= Secretory carcinoma =

Genetic abnormality

Secretory carcinoma was once used exclusively as a term for rare, slowly growing breast tumors without reference to their location in the breast. It is now termed mammary secretory carcinoma because secretory carcinoma has sometimes been used to name tumors which develop in non-breast tissues but have the microscopic appearance of, and a critical gene abnormality found in, mammary secretory carcinoma. This genetic abnormality is a balanced genetic translocation that forms a ETV6-NTRK3 fusion gene which appears involved in promoting the development and/or progression of all these tumors.
The formerly termed secretory carcinomas include:

==Mammary secretory carcinoma==

Mammary secretory carcinoma, also termed secretory carcinoma of the breast, is a slow growing breast cancer that develops in female adults and, in a significant percentage of cases, males and children. While rare, it is the most common type of breast cancer that develops in children. (Mammary secretory carcinoma, termed secretory carcinoma at the time, was first described in 1966.)

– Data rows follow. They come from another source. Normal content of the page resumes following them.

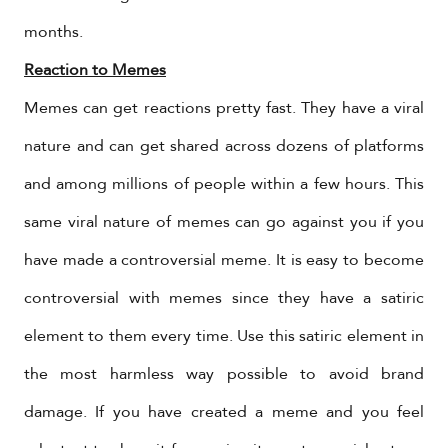
months.
Reaction to Memes
Memes can get reactions pretty fast. They have a viral
nature and can get shared across dozens of platforms
and among millions of people within a few hours. This
same viral nature of memes can go against you if you
have made a controversial meme. It is easy to become
controversial with memes since they have a satiric
element to them every time. Use this satiric element in
the most harmless way possible to avoid brand
damage. If you have created a meme and you feel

==Mammary analogue secretory carcinoma==

Mammary analogue secretory carcinoma, also termed MASC_{SG}, is a slow growing salivary gland neoplasm (the SG in MASC_{SG} stands for salivary gland) that develops in adults and, in a significant number of cases, children. MASC_{SG} tumors are located most often in a parotid salivary gland or infrequently a buccal mucosa salivary gland, submandibular salivary gland, or small salivary gland in the lower lip, upper lip, or hard palate. (MASC_{SG} was first described in 2010.)

==Secretory carcinoma of the skin==
As of 2021, 26 cases of secretory carcinoma of the skin had been reported. In a review of 25 cases, the skin tumors occurred in 16 females and 9 males aged 13 to 98 years (mean: 51.8 years). These tumors most common locations were the axilla (10 cases), neck (3), and lip (3 cases) with single cases occurring in other skin sites such as a cheek, eyelid, thigh, or skin at the base of a breast nipple. The tumors were treated primarily by surgical removal plus in some cases nearby lymph node radiotherapy. Although these patients need to be followed for longer periods, at the times of their last follow-up reports, all of these patients' tumors had taken indolent courses without recurring or metastasizing to distant tissues. However, in a recent report not included in the series of 25 cases, a 31-year-old female was diagnosed with an axillary secretory carcinoma of the skin and treated with surgical removal of the tumor and radiotherapy to nearby lymph nodes; 4 years later, the patient developed metastasizes in both lungs. Most of these tumors consisted of cells that expressed the NTRK3-ETV6 fusion gene. (Secretory carcinoma in the skin was first described in 2009.)

==Salivary gland–type carcinoma of the thyroid==
Salivary gland–type carcinoma of the thyroid, also termed intrathyroidal mammary analog secretory carcinoma, has been reported in 12 cases in the English language. In a review of 11 cases, salivary gland–type carcinomas of the thyroid were diagnosed in adult females (9 cases) and males (2 cases) with an average age 61.5 years (range: 36–74 years). These individuals presented with a thyroid mass with two individuals complaining of shortness of breath and one individual complaining of hoarseness. Their tumors' microscopic histopathology resembled that described in the pathology section of mammary secretory carcinoma and consisted of tumor cells that expressed the NTRK3-ETV6 fusion gene. All cases were treated by thyroidectomy (removal of the thyroid gland) plus radiotherapy in 6 cases and/or chemotherapy in  3 cases. Six of 10 individuals experienced local recurrences (n = 3) or one or more metastases (n = 3) after initial treatment; their tumors had invaded nearby normal thyroid tissues, trachea, mediastinum, and/or and cartilage and metastasized to the liver, lung, kidney, bone, and/or soft tissues. Salivary gland-type carcinoma of the thyroid appears to be a more aggressive disease than mammary secretory carcinoma or MASC_{SG}. (Salivary gland-type carcinoma of the thyroid was first described in 2015.)

==Secretory carcinomas located in other sites==
Tumors with the microscopic histopathology of secretory carcinomas and consisting of cells that express the NTRK3-ETV6 fusion gene have been reported to occur in the nasal cavity of a 51 year old (tumor size: 1.5×1.5×0.4 cm) and 62 (tumor size: 4×4×1.5) year old woman, an ethmoid sinus of a 67-year-old female, lung of a 62-year-old female (8.5 cm in largest dimension), and vulva of a 51-year-old female.